Collected data entries:
________________
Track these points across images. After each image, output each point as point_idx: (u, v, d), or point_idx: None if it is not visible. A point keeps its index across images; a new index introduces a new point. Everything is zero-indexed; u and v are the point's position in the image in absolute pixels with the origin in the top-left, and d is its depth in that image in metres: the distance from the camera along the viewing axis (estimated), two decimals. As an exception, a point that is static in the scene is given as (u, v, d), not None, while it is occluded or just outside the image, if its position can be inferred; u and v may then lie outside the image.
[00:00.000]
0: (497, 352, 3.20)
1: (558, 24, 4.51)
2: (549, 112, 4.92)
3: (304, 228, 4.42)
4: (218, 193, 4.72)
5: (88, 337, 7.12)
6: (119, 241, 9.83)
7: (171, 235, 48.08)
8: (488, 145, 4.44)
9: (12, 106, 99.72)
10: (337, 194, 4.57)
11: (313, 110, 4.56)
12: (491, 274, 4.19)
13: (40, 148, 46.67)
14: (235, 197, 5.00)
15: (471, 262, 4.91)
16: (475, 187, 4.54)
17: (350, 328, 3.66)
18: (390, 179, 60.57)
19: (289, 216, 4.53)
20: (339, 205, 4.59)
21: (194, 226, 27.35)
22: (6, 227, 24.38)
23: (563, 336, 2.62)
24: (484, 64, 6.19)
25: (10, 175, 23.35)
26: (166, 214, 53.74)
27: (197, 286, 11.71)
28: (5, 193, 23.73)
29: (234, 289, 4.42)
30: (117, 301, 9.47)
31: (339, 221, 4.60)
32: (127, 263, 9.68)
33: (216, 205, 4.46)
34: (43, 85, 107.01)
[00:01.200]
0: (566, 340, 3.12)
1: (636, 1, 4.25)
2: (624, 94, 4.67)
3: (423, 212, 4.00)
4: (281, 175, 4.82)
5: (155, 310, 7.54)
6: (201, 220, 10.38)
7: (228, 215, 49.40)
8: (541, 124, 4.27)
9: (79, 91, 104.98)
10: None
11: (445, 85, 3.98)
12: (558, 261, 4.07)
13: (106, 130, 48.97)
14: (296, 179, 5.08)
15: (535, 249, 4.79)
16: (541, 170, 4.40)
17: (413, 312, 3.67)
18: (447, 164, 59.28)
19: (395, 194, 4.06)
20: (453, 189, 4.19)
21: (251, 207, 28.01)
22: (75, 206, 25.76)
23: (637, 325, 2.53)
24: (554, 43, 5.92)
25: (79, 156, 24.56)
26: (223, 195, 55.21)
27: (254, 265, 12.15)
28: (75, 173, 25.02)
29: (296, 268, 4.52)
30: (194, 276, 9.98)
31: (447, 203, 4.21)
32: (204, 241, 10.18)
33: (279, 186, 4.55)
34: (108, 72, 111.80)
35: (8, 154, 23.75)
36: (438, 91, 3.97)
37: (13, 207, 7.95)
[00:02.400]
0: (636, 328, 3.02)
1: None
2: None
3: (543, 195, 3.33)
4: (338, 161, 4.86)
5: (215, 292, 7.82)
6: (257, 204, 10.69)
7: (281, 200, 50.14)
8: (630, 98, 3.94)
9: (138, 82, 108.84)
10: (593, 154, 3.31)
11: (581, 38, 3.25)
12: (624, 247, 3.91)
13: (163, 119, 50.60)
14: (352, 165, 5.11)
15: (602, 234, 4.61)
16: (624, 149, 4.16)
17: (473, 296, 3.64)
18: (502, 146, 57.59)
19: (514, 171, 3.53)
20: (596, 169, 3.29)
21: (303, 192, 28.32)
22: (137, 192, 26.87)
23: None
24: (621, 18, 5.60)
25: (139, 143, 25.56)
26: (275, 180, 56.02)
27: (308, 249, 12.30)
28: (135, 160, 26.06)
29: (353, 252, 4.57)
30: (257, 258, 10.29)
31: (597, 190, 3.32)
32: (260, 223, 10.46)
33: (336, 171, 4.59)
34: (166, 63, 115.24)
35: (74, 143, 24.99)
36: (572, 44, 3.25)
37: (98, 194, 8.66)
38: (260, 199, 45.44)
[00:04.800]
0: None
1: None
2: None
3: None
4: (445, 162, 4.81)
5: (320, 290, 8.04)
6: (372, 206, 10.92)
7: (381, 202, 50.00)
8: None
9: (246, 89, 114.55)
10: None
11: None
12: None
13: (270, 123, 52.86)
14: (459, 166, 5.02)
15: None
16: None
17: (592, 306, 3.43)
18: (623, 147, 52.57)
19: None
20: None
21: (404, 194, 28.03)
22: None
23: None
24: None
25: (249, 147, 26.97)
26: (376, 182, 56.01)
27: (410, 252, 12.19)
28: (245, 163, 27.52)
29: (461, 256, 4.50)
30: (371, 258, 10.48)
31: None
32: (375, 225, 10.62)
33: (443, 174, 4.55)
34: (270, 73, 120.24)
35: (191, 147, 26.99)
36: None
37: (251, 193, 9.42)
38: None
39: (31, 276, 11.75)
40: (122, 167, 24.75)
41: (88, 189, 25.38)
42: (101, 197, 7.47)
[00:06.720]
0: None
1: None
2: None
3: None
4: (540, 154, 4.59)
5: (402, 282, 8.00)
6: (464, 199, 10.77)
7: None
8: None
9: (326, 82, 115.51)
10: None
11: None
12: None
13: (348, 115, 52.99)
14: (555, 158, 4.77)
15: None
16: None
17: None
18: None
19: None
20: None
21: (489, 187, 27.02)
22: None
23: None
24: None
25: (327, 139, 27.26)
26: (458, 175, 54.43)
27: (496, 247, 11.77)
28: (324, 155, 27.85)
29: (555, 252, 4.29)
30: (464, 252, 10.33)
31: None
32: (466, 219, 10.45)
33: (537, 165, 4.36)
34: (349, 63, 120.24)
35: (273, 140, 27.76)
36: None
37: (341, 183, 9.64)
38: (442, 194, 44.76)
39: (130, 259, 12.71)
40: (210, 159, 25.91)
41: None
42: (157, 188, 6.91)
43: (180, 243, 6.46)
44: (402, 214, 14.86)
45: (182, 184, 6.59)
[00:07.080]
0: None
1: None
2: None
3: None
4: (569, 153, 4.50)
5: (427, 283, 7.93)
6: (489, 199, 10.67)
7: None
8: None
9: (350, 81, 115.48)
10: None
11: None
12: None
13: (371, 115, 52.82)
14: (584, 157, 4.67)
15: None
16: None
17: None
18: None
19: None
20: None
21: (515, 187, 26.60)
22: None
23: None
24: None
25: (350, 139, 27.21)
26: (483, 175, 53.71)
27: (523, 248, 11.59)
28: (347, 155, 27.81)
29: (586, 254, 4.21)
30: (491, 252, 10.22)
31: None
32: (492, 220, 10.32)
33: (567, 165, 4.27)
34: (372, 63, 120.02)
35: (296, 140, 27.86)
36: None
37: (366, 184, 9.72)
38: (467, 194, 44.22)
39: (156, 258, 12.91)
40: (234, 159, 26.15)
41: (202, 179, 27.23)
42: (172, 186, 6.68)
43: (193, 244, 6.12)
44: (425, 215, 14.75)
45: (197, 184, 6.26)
________________
After locating the line with "25: (10, 175, 23.35)" above, return that line and every later line through the one with "34: (43, 85, 107.01)", word for word and with nothing else.

25: (10, 175, 23.35)
26: (166, 214, 53.74)
27: (197, 286, 11.71)
28: (5, 193, 23.73)
29: (234, 289, 4.42)
30: (117, 301, 9.47)
31: (339, 221, 4.60)
32: (127, 263, 9.68)
33: (216, 205, 4.46)
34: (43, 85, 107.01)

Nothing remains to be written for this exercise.